創業大正10年。とんかつという料理を作ったお店のひとつと言われる名店。
すべてのはじまりは、明治時代に銀座の煉瓦亭が牛肉で作るフランス料理のコートレットを、手軽に手に入る豚肉で作ってポークカツレツという名前でメニューにのせたこと。
叩いて伸ばした薄い豚肉をフライパンで揚げ焼きするのがカツレツで、ナイフフォークで切り分け食べる。
それをアレンジ。
分厚い肉を揚げて切り分け箸で食べられるよう提供したのがこの王ろじ。

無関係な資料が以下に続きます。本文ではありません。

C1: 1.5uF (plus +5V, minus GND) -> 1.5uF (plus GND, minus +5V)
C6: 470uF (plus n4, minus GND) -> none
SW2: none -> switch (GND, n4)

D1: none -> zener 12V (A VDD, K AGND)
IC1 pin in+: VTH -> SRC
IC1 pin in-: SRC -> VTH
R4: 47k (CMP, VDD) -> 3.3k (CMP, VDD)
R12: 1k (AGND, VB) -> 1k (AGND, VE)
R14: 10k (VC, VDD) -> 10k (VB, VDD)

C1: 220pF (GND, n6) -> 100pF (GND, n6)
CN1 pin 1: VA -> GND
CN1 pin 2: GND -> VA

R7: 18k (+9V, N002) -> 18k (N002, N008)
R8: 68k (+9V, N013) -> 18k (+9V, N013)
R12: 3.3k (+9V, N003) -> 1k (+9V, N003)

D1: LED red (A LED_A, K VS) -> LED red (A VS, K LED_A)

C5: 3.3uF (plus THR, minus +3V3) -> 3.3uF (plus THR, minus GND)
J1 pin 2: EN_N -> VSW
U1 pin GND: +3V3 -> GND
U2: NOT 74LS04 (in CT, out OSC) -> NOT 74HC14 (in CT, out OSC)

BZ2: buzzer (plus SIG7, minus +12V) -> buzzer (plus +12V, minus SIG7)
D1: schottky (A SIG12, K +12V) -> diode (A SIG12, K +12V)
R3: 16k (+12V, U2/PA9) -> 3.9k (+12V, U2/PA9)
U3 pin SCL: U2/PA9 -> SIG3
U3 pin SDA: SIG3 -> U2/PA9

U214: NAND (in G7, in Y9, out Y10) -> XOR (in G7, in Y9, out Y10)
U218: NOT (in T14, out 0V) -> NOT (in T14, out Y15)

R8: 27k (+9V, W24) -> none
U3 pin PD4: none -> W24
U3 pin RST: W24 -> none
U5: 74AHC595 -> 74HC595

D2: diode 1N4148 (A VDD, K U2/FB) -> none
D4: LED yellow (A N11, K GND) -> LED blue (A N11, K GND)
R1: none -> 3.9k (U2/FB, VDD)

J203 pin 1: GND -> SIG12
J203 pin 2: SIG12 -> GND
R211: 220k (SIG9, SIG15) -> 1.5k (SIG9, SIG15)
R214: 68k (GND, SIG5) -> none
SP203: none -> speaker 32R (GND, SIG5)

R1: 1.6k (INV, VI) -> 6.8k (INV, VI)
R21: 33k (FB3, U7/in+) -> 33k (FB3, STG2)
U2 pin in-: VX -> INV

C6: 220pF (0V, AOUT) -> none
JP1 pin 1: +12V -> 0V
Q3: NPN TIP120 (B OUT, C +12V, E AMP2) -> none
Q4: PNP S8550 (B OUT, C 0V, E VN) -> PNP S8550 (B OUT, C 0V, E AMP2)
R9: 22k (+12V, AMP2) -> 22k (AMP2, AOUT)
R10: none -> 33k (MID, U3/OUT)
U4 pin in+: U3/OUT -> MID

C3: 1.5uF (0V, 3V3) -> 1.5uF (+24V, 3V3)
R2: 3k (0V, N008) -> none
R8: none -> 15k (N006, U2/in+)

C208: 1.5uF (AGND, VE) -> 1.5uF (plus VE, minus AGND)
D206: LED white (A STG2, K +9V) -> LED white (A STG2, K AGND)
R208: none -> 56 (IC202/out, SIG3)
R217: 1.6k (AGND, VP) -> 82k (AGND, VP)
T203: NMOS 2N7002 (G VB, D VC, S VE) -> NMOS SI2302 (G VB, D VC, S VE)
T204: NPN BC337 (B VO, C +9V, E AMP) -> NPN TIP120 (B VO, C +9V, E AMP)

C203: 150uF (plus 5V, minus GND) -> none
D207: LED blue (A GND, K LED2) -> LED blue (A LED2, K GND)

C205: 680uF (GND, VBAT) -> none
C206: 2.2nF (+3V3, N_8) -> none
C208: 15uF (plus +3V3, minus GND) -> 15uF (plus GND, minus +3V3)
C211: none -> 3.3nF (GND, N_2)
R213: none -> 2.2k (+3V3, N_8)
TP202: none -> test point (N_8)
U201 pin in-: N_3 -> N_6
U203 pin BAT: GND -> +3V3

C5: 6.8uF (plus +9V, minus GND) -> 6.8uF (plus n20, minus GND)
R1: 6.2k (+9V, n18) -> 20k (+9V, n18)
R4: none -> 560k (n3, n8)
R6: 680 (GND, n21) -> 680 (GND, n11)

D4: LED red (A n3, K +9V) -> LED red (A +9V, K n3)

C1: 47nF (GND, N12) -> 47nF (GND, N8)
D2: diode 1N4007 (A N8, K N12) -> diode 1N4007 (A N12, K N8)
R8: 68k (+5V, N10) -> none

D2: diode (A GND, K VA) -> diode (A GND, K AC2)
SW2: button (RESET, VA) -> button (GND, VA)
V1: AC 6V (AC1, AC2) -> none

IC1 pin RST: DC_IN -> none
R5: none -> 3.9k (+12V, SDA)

「とんかつ」と名付けたのも、ここなんだという。
洋食が和食になった記念すべき場所と思うと感慨深い。

「昔ながらのあたらしい味」と書かれた看板に、昔ながらを守りつつ、今なおあたらしさを失わぬ料理を作り続けてるという誇りを感じる。
好きな店。
開店前にちょっと並んでカウンターへと案内される。かつて5人座れたカウンターが今では3席。ゆったり座れることはありがたいけど、お店の人は大変だろうなぁ…、って思う。
申し訳なくありがたい。

ここでは大抵「とん丼とん汁」を注文する。
けれど今日は「とんサンドイッチ」を食べたくってやってきた。
とんかつサンドイッチのことをほとんどの店が「とん」を略して「かつサンド」と呼ぶ。けれどここでは「かつ」を略して「とんサンド」。
そう言えばとんかつをのせた丼も「かつ丼」でなく「とん丼」。「カツレツ」を「とんかつ」と名付けたお店ならでは。歴史を感じます。
大食漢を気取っていた時期。タナカくんと来てそれぞれとん丼、とん汁たのんだうえに、サンドイッチをひとつたのんで分けて食べてた。
思い出料理。
とん汁をお供にもらってひと揃え。

6枚切りの食パン2枚。
焼かずにそのまま。
とんかつをソースにくぐらせ千切りキャベツと細切りきゅうりをのっけてパンで蓋して6つに切る。
ちょうどひと切れがひと口サイズ。
ドッシリとしたステンレスの皿がどこか古くてあたらしい。

断面をみるとカツは分厚く、指でつまむとずっしり重い。
揚げたてのカツの蒸気でパンがしっとり濡れてて、手にした感じは肉まんの生地のようにふかふか、ふっくら。
口に含むと舌がそのふっくらをまず感じ、噛んだ途端にパンはたちまち気配を消して挟んだカツが暴れだす。
パリパリとした衣が特徴。最近のとんかつはやわらかさとかふっくら感を一生懸命追求するけど、ここのとんかつは肉そのものがガッシリしていてたくましく、しかも衣がザクザク壊れる。力強くて騒々しい。

お皿の縁に練り芥子。
カツにたっぷりのっけて食べると、ツーンっと鼻から香りが抜けて後口すっきりしてくれる。
千切りキャベツもきゅうりもシャキシャキカリカリ。
顎で味わうおゴチソウ。

ご飯のおかずに食べるとんかつもおいしいけれど、すべてのものが口の中でひとつになってく一体感と醍醐味はサンドイッチだからこそ。

サンドイッチにとん汁という組み合わせが大正モダンでありましょうか。
そもそもここのとん汁は炒めたベーコンが醸す風味がどこかハイカラ。豆腐にしいたけ、玉ねぎも炒められていて香ばしくとんかつの味に負けぬおいしさ。
お腹もあったか…、満ちました。